Ceremonies in Nairobi's Holy Family Roman Catholic Basilica and All Saints Anglican Cathedral and a procession are part of events being organised by the All Africa Conference of Churches/Caritas Ecumenical Platform to mark the opening of the 7th World Social Forum (WSF).

With the theme "People's struggles, people's alternatives", this year's WSF takes place in Africa for the first time, in Nairobi, Kenya, between 20 and 25 January 2007.

The AACC/Caritas platform is coordinating a broad range of joint workshops, ecumenical worship services, and other events in Nairobi as well as providing for an ecumenical pavilion where church-related groups will be able to share, coordinate and show-case their concerns, insights and work.

The goal is to ensure a visible and meaningful ecumenical presence at and contribution to the forum; the platform is being supported by a global ecumenical coalition of organisations led by the World Council of Churches (WCC).

At the forum, the WCC and its partners will organise different events on:

• wealth, poverty and ecology: to profile poverty as the direct result of wealth creation and distribution, and hunger, disease and suffering as the reverse side of over-consumption and over-development, and to explore alternative ways of distributing wealth;

• life-giving agriculture: small farmers who practise organic/ecological agriculture will be encouraged to continue building a global life-giving agriculture forum as an alternative to corporate agriculture and the so-called "green revolution";

• water, environment and climate change: international and African actors will discuss strategies to look for alternative solutions to the water crisis and climate change, and to promote the human right to water with governments and civil society actors;

• ecological debt: because they have plundered the south's natural resources and destroyed its sources of sustenance, northern industrialised countries are in ecological debt to the peoples of the south. Case studies from Africa, Asia, and Latin America will illustrate the impacts of this debt, and answer the question "who owes whom, and how much?"; and

• the "responsibility to protect": under this emerging international standard, if populations are at severe risk and their governments are not protecting them, the international community has a responsibility for doing so. How do churches - which play an important role in prevention, assistance, healing and reconciliation - deal with these issues?
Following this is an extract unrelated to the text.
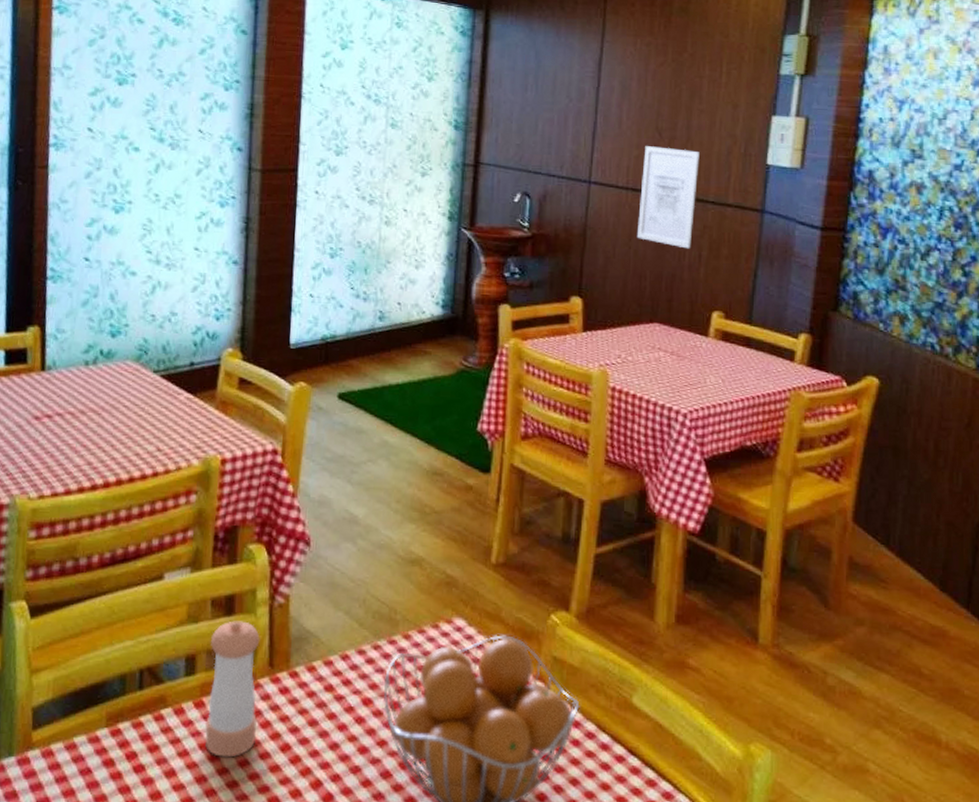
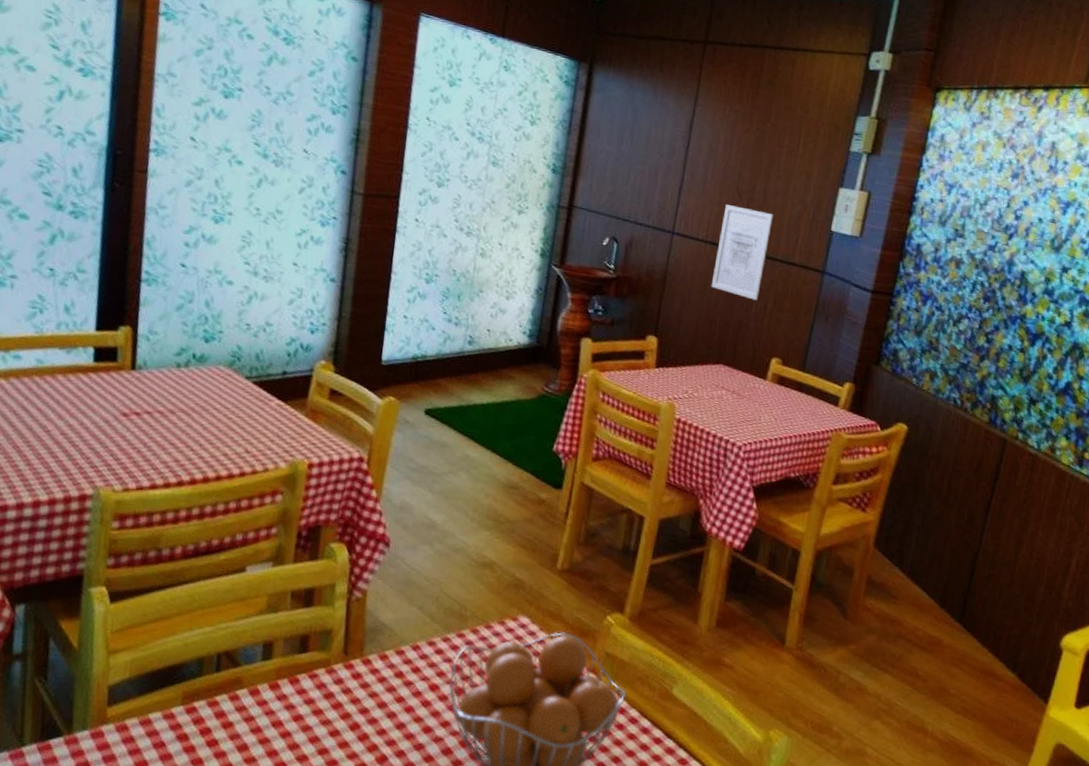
pepper shaker: present [205,621,260,758] -> none [278,612,337,735]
Members of the 2007 global ecumenical coalition at the WSF include the All Africa Conference of Churches (AACC), APRODEV, Brazil Ecumenical Forum, Caritas Internationalis, International Cooperation for Development and Solidarity (CIDSE), Ecumenical Advocacy Alliance (EAA), Frontier Internship in Mission, Koinonia, Lutheran World Federation (LWF), Pax Romana, World Alliance of Reformed Churches (WARC), World Council of Churches, World Student Christian Federation (WSCF), the YWCA and YMCA.